→ **Exercise inputs**:
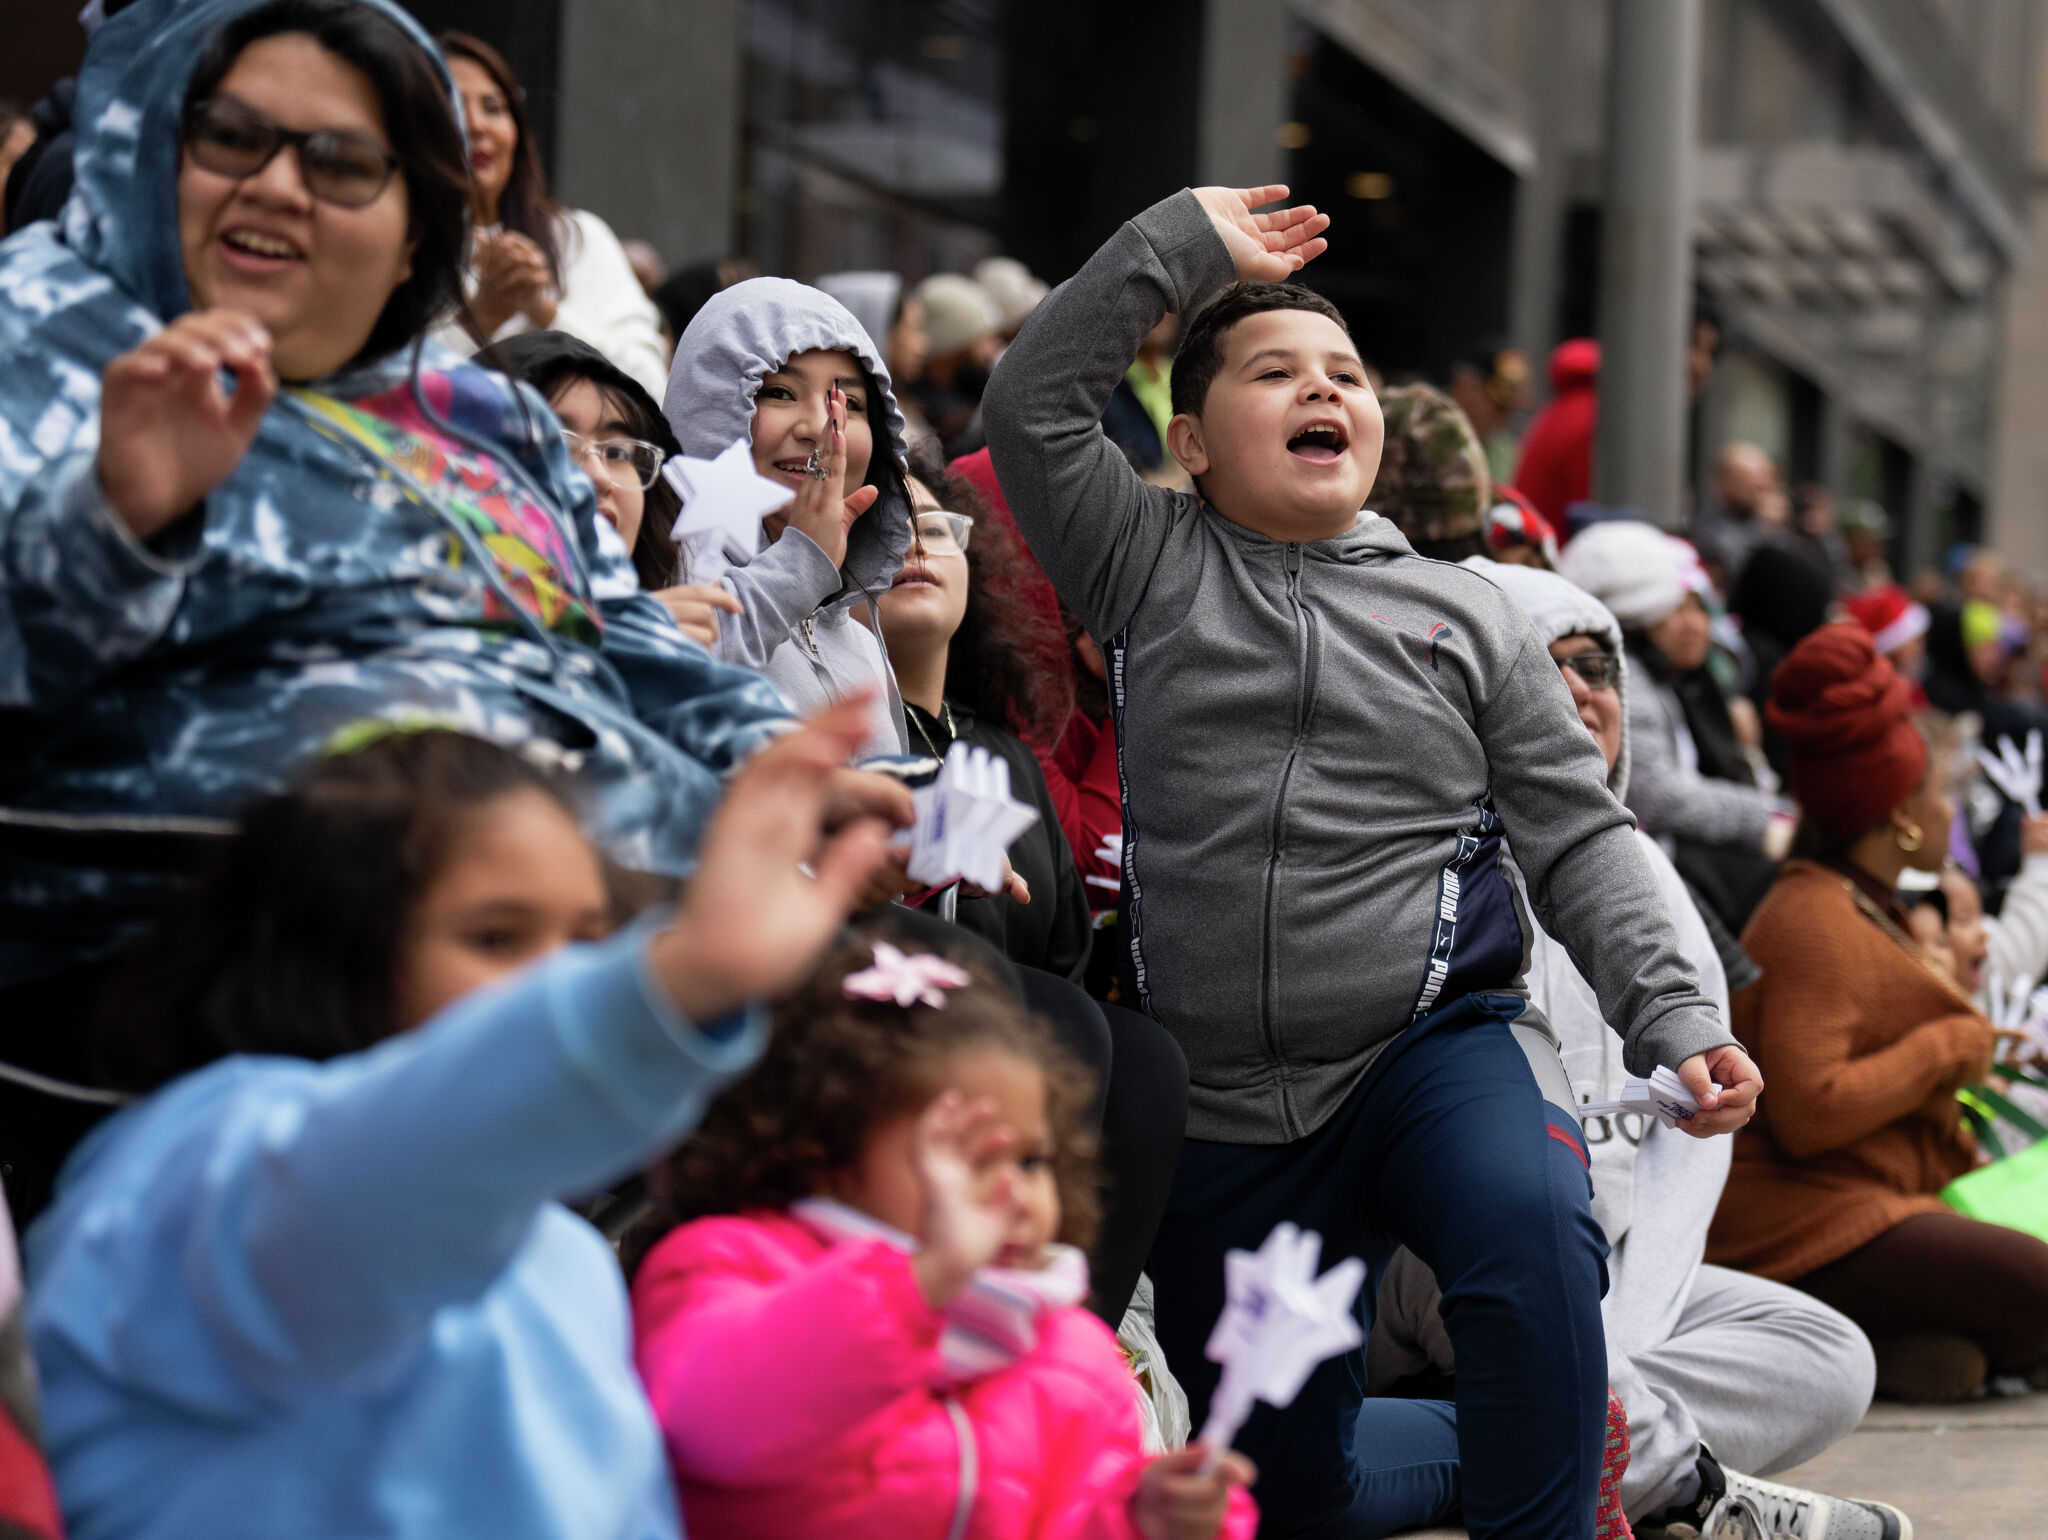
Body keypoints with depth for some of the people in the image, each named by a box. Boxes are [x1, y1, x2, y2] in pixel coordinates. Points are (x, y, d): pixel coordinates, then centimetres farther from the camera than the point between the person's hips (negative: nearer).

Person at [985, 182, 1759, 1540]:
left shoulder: (1464, 614, 9)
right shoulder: (1155, 570, 8)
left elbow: (1581, 839, 6)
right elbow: (1034, 407, -3)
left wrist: (1673, 1016, -8)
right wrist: (1189, 244, 1)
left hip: (1440, 1045, -2)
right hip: (1225, 1113, 2)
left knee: (1528, 1223, -38)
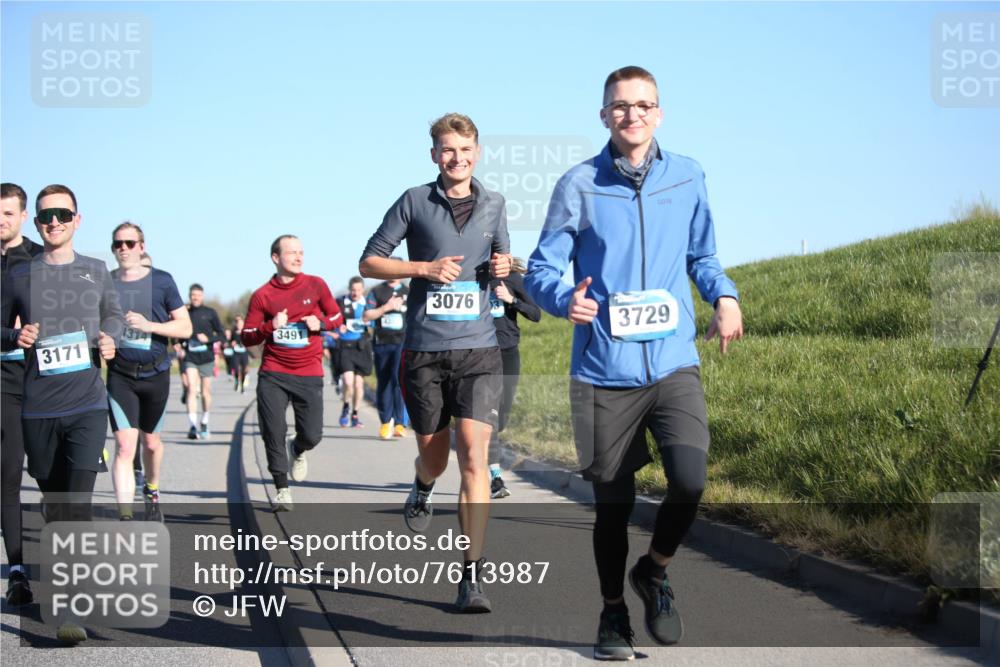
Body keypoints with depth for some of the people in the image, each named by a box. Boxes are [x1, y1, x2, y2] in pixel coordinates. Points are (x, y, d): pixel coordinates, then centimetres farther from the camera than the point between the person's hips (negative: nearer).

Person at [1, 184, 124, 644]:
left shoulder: (95, 271, 8)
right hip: (38, 408, 1)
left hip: (87, 404, -1)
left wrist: (110, 336, 1)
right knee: (53, 502, 12)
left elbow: (113, 314, 23)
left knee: (77, 502, -13)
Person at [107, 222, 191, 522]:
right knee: (125, 447, -13)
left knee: (151, 442, 18)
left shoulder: (161, 281, -3)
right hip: (119, 375, 0)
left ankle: (152, 492, 46)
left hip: (155, 373, 0)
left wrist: (149, 325, -19)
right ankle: (125, 519, -17)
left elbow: (185, 328, -5)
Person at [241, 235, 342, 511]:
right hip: (273, 376, 0)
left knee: (312, 435, -1)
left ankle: (297, 451, 37)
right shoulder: (262, 295, 0)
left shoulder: (316, 285, 2)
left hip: (309, 376, 1)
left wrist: (321, 323, -10)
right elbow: (247, 337, 2)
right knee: (273, 434, -4)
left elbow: (337, 318, 11)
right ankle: (282, 489, 15)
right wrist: (270, 327, -16)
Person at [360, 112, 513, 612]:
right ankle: (422, 489, 50)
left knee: (473, 456, -13)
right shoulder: (415, 202, 1)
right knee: (433, 458, 10)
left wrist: (503, 265, 1)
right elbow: (369, 261, 3)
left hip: (478, 349, 1)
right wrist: (425, 268, -11)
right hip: (424, 350, 0)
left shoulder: (492, 205, 9)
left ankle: (472, 576, -10)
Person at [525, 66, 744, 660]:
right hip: (604, 372, -1)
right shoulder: (580, 185, -1)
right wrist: (565, 298, -22)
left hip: (674, 365, 1)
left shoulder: (687, 177, 6)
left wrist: (724, 296, 0)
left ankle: (655, 570, 12)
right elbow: (541, 269, 1)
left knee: (689, 482, -19)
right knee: (612, 503, 7)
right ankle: (614, 613, 29)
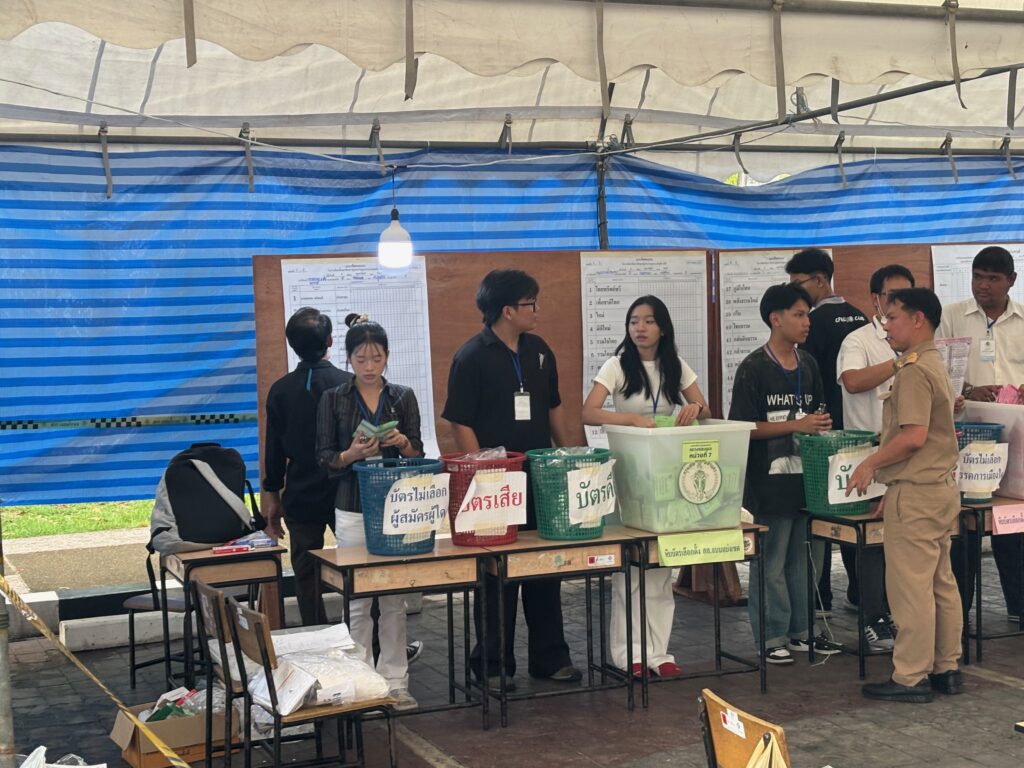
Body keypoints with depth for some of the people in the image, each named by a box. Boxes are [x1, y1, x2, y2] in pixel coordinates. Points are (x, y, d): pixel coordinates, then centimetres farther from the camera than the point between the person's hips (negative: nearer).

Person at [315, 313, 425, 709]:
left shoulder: (403, 397, 7)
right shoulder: (334, 399, 2)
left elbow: (418, 455, 6)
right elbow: (325, 459, 1)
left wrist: (402, 443, -15)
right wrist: (353, 454, -18)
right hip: (353, 509, -1)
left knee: (395, 600, 4)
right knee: (359, 602, 1)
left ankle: (395, 681, 12)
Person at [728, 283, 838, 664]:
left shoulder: (808, 365, 11)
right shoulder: (754, 368, -9)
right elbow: (743, 427, -13)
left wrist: (821, 425, 1)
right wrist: (796, 426, -18)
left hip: (806, 475, 7)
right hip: (769, 479, -7)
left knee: (805, 558, 13)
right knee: (771, 563, 1)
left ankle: (800, 629, 24)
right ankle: (772, 637, 10)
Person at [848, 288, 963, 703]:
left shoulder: (913, 370, -16)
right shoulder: (934, 365, 16)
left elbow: (913, 436, -25)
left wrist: (871, 463, -12)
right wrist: (892, 486, 19)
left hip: (916, 493, -10)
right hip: (941, 486, 10)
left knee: (910, 586, -4)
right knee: (941, 583, 13)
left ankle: (910, 678, 1)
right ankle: (946, 669, 20)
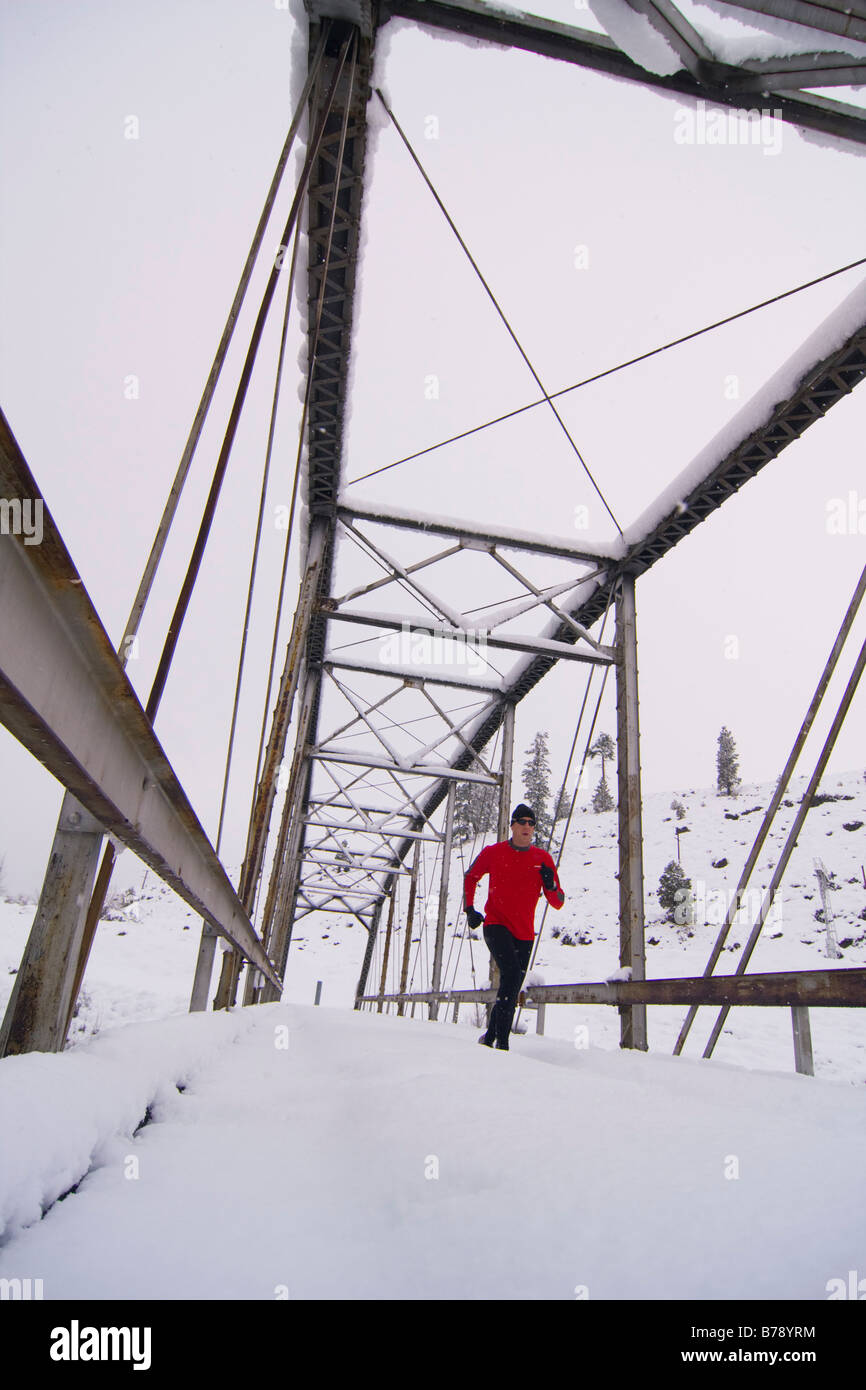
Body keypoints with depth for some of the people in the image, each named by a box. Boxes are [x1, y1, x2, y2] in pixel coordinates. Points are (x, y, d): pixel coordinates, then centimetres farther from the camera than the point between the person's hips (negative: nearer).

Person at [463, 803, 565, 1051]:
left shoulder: (543, 858, 1)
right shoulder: (493, 852, -2)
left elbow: (558, 903, 3)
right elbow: (471, 877, 17)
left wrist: (550, 885, -18)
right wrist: (470, 909, 6)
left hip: (524, 933, 3)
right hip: (496, 925, -3)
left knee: (511, 992, 8)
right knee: (512, 973, -25)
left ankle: (490, 1037, 27)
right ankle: (502, 1040, -19)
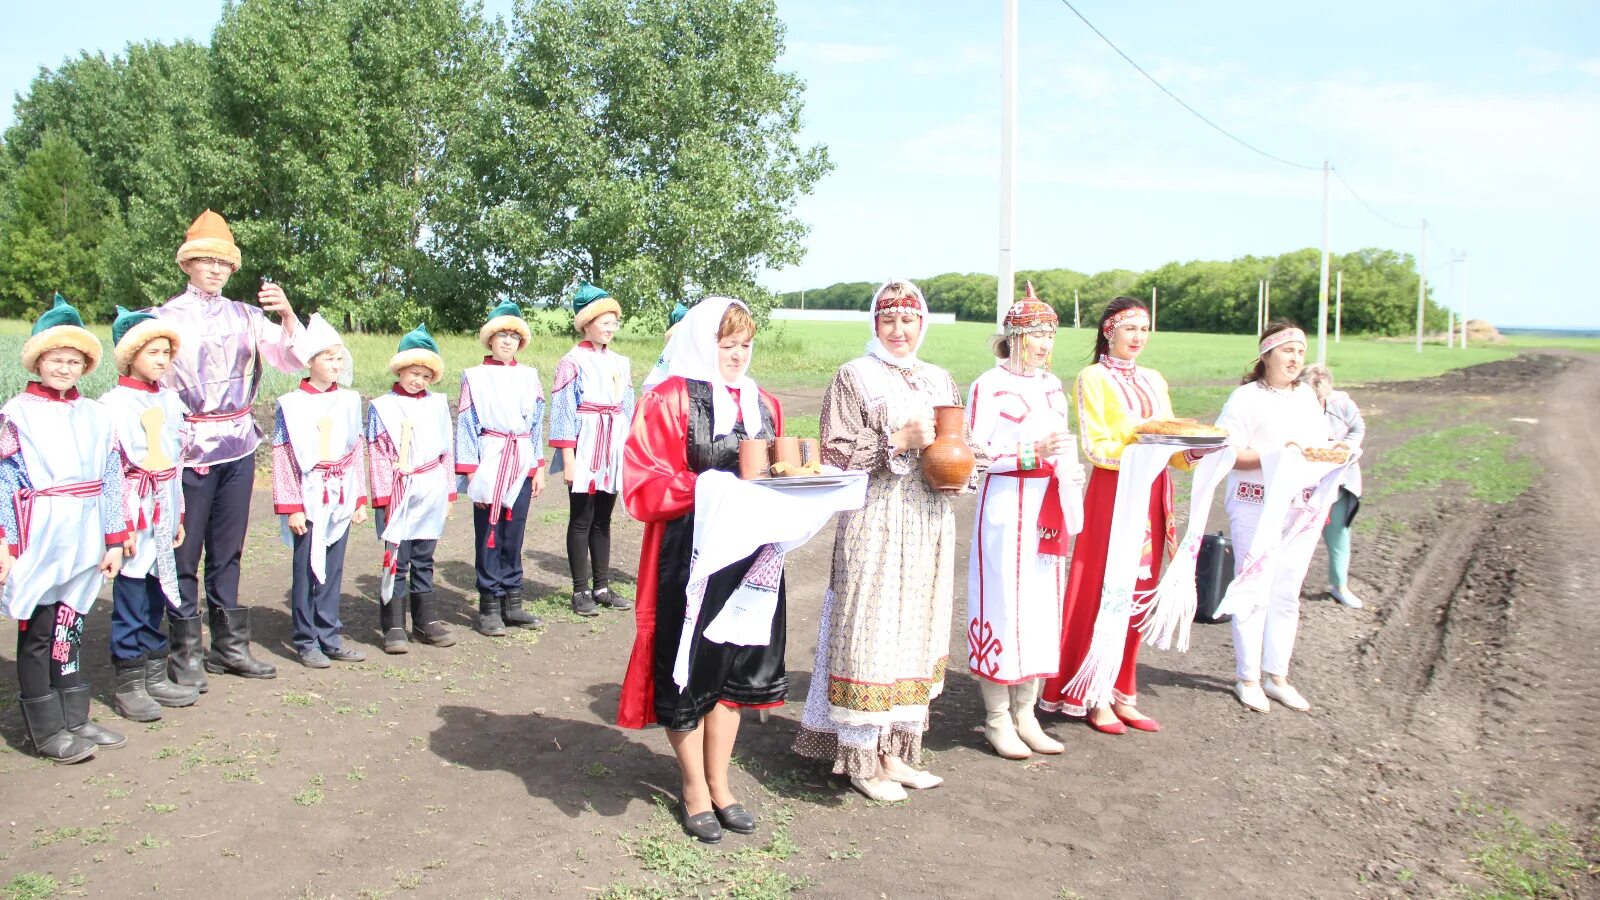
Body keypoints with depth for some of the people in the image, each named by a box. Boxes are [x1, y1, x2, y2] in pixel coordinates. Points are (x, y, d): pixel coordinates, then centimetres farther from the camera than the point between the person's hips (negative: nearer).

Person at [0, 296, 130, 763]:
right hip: (38, 544, -4)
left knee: (69, 630, 13)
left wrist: (114, 540, 9)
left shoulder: (94, 414, 10)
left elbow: (110, 479, 10)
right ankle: (48, 729, 12)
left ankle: (74, 719, 22)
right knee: (39, 635, 4)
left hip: (81, 544, 5)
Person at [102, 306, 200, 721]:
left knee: (158, 598, 12)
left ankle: (155, 676, 22)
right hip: (134, 515, -6)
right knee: (130, 601, 1)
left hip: (164, 511, 6)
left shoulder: (170, 400, 9)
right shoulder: (113, 404, -9)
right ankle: (128, 685, 10)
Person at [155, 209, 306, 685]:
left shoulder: (245, 316, 8)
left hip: (238, 445, 4)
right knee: (184, 551, 2)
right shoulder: (166, 317, -1)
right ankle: (185, 651, 10)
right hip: (190, 447, -4)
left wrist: (287, 314, -14)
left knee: (228, 550, 11)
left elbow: (293, 359, 1)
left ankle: (229, 645, 20)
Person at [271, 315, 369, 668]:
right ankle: (307, 641, 14)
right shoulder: (292, 405, -6)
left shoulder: (349, 401, 7)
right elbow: (282, 458, -7)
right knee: (307, 571, 4)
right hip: (309, 500, -4)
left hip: (340, 499, 4)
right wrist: (291, 507, -10)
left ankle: (330, 636, 20)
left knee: (333, 569, 11)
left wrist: (360, 500, 10)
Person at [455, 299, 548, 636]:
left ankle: (512, 603, 17)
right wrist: (471, 473, -8)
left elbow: (537, 424, 12)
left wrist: (539, 468, 9)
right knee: (489, 536, 1)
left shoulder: (529, 376, 10)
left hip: (521, 466, 3)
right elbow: (466, 427, -2)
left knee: (514, 535, 9)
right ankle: (489, 607, 8)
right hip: (489, 466, -3)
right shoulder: (475, 377, 0)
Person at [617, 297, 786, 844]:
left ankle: (719, 783, 30)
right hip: (689, 556, -6)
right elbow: (643, 488, -13)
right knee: (689, 670, 5)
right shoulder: (668, 401, -8)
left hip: (750, 554, 6)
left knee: (736, 666, 13)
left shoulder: (763, 405, 11)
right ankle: (695, 788, 25)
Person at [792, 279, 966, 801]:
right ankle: (862, 759, 9)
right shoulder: (855, 378, -2)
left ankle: (896, 751, 21)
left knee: (917, 633, 10)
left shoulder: (940, 380, 15)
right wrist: (900, 440, -16)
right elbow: (835, 453, -10)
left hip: (929, 526, 6)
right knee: (869, 632, -4)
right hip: (874, 525, -6)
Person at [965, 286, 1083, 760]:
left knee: (1042, 606, 9)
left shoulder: (1052, 386, 13)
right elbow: (974, 452, -12)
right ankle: (997, 717, 10)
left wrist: (1071, 473, 6)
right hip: (1005, 506, -7)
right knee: (1002, 605, -3)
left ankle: (1025, 713, 21)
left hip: (1047, 508, 7)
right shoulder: (989, 386, -7)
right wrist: (1031, 453, -21)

→ **Exercise description**: Copy the lines word for word, from the line with "right hip: (424, 350, 0)" to the line with "left ankle: (910, 678, 1)", both included, and leave out the pictures.

→ **Written answer**:
right hip: (424, 350, 0)
left shoulder: (492, 205, 9)
left ankle: (472, 576, -10)
Person at [525, 66, 744, 660]:
right hip: (604, 372, -1)
right shoulder: (580, 185, -1)
right wrist: (565, 298, -22)
left hip: (674, 365, 1)
left shoulder: (687, 177, 6)
left wrist: (724, 296, 0)
left ankle: (655, 570, 12)
right elbow: (541, 269, 1)
left knee: (689, 482, -19)
right knee: (612, 503, 7)
right ankle: (614, 613, 29)
Body keypoints with depth for some of the people in the image, each named by a box. Boxes are [x1, y1, x2, y2] in pixel coordinates. Points are (x, y, d): pixel coordinates, then centimetres farther from the camera than the point between the person's hips (negative: nearer).

Person at [315, 313, 425, 709]:
left shoulder: (403, 397, 7)
right shoulder: (334, 399, 2)
left elbow: (418, 455, 6)
right elbow: (325, 459, 1)
left wrist: (402, 443, -15)
right wrist: (353, 454, -18)
right hip: (353, 509, -1)
left knee: (395, 600, 4)
right knee: (359, 602, 1)
left ankle: (395, 681, 12)
Person at [728, 283, 838, 664]:
left shoulder: (808, 365, 11)
right shoulder: (754, 368, -9)
right elbow: (743, 427, -13)
left wrist: (821, 425, 1)
right wrist: (796, 426, -18)
left hip: (806, 475, 7)
right hip: (769, 479, -7)
left knee: (805, 558, 13)
right knee: (771, 563, 1)
left ankle: (800, 629, 24)
right ankle: (772, 637, 10)
Person at [848, 288, 963, 703]:
left shoulder: (913, 370, -16)
right shoulder: (934, 365, 16)
left elbow: (913, 436, -25)
left wrist: (871, 463, -12)
right wrist: (892, 486, 19)
left hip: (916, 493, -10)
right hip: (941, 486, 10)
left knee: (910, 586, -4)
right knee: (941, 583, 13)
left ankle: (910, 678, 1)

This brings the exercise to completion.